Both the east and west coasts of Scotland are marked by what would be called fjords in Norway, but firths in Scotland. The Caledonian Canal and the Great Glen that it follows lie across the Highlands. linking the Moray Firth and Inverness on the North Sea to the east, with the Firth of Lorne and Fort William on the Atlantic to the west. The natural beauty of the Great Glen is stunning, including Loch Ness and its fictional monster Nessy as well as several smaller lakes and a number of towns with scenic canal locks, all dating from the 1800s when the canal was dug through. The Great Glen was the highway across Scotland during the 18th century Jacobite wars, when members of the ousted Catholic Stuart royal line from Scotland tried repeatedly but unsuccessfully to regain the British throne from their Protestant cousins William (III) and Mary (II), Anne, and the three Kings George (George I, II, and III). The Glen is punctuated by castles and fortifications from that era, overlooking Loch Ness as well as other lakes and rivers. Since that rebellion was the last time opposing armies fought one another on British soil, the castles are still there in picturesque but very romantic decay. 

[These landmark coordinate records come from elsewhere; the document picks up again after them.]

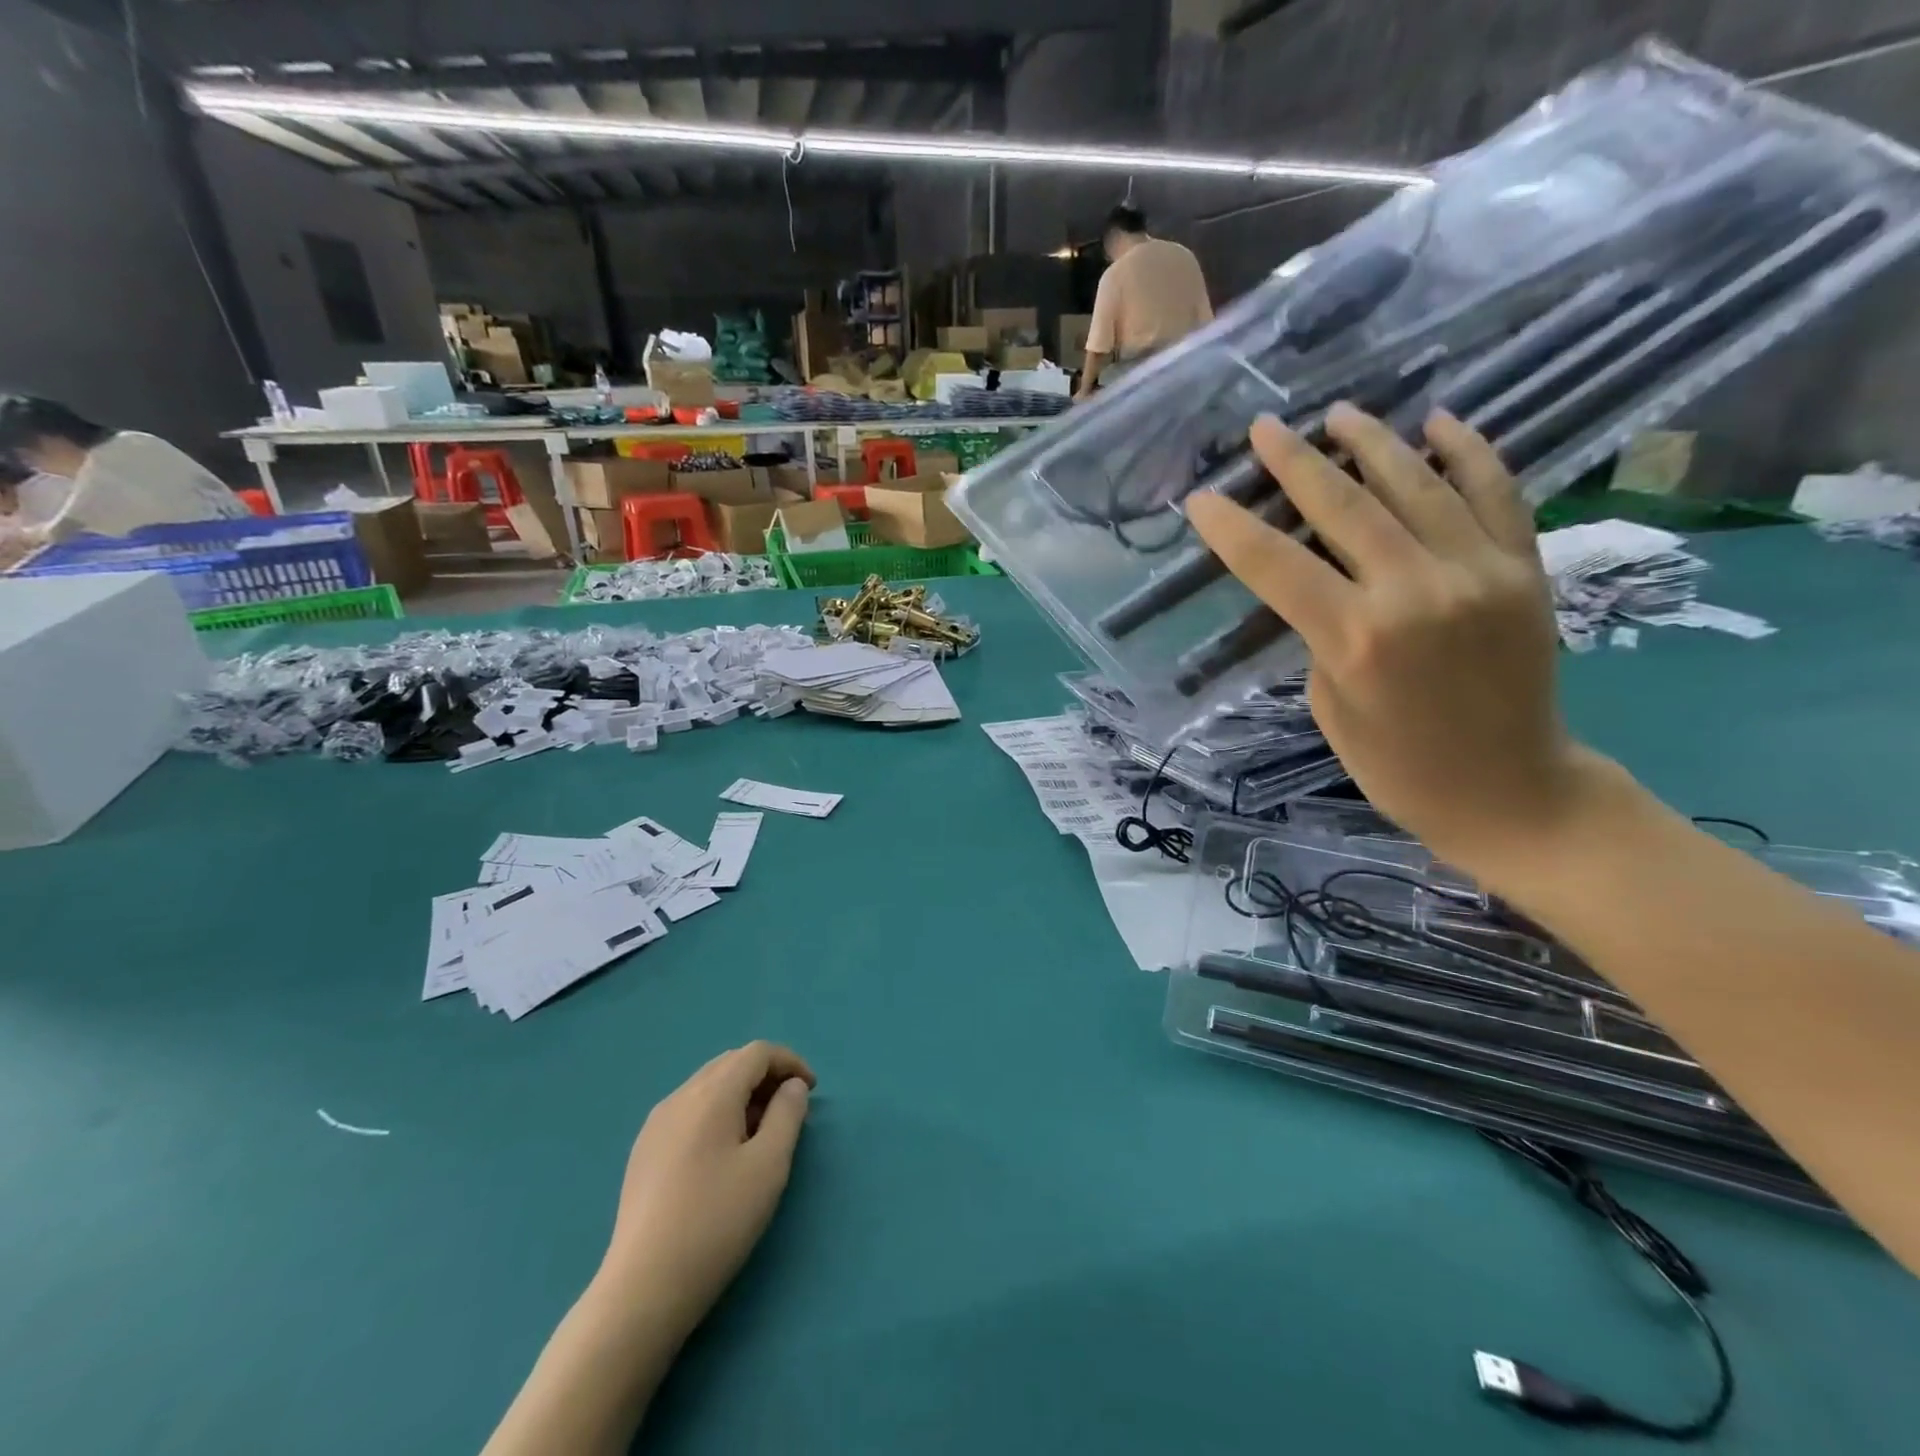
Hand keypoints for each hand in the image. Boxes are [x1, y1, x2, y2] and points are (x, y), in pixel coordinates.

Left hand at [600, 1042, 814, 1341]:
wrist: (643, 1288)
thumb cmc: (716, 1222)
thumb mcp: (768, 1166)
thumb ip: (787, 1114)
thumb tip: (791, 1086)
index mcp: (711, 1094)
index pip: (756, 1053)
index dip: (789, 1062)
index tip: (811, 1091)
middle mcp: (680, 1097)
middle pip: (730, 1064)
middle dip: (766, 1076)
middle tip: (790, 1109)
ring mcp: (656, 1123)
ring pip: (708, 1086)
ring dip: (741, 1093)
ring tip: (761, 1132)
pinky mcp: (644, 1151)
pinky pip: (689, 1110)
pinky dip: (717, 1112)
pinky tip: (723, 1152)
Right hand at [1187, 405, 1618, 876]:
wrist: (1513, 793)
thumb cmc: (1398, 768)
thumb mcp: (1330, 707)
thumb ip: (1321, 634)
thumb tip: (1322, 581)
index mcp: (1355, 639)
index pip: (1275, 564)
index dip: (1230, 527)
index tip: (1201, 498)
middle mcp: (1415, 591)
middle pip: (1342, 506)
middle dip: (1293, 462)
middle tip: (1264, 428)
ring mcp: (1479, 572)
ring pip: (1416, 484)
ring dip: (1371, 443)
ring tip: (1338, 414)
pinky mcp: (1524, 569)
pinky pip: (1496, 493)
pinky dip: (1468, 452)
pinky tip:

The Spirit of Scotland itself is like a floating four-star hotel, especially during before-the-season cruises like this one. The crew outnumbered the guests, so service was personal and pampering. At each of our six stops, the tourguide, a member of the crew, either took us to a castle or brought entertainment aboard. One night it was a bagpipe musician who by day was a professional tailor and wore a kilt he had made and socks his mother had sewn. Another night, two singers of Scottish ballads.

I’ll wrap it up on that note. If you can travel, visit Scotland. If you are very lucky, you will enjoy it as much as I did. And insulate yourself from air travel with a few days just to relax!